**Brief**. If a line of the data below holds the word "calculations", list it.

[[ Material shown open ]]

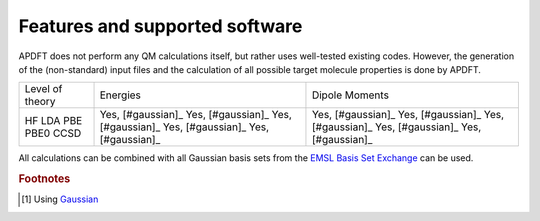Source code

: .. _features:

Features and supported software
===============================

APDFT does not perform any QM calculations itself, but rather uses well-tested existing codes. However, the generation of the (non-standard) input files and the calculation of all possible target molecule properties is done by APDFT.

+---------------------------+----------------------+-------------------+
| Level of theory           | Energies             | Dipole Moments    |
+---------------------------+----------------------+-------------------+
| HF                        | Yes, [#gaussian]_    | Yes, [#gaussian]_ |
| LDA                       | Yes, [#gaussian]_    | Yes, [#gaussian]_ |
| PBE                       | Yes, [#gaussian]_    | Yes, [#gaussian]_ |
| PBE0                      | Yes, [#gaussian]_    | Yes, [#gaussian]_ |
| CCSD                      | Yes, [#gaussian]_    | Yes, [#gaussian]_ |
+---------------------------+----------------------+-------------------+

All calculations can be combined with all Gaussian basis sets from the `EMSL Basis Set Exchange <https://www.basissetexchange.org/>`_ can be used.

.. rubric:: Footnotes

.. [#gaussian] Using `Gaussian <http://gaussian.com/>`_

[[ Material shown closed ]]

**Answer space**.
APDFT does not perform any QM calculations itself, but rather uses well-tested existing codes. However, the generation of the (non-standard) input files and the calculation of all possible target molecule properties is done by APDFT.
All calculations can be combined with all Gaussian basis sets from the `EMSL Basis Set Exchange <https://www.basissetexchange.org/>`_ can be used.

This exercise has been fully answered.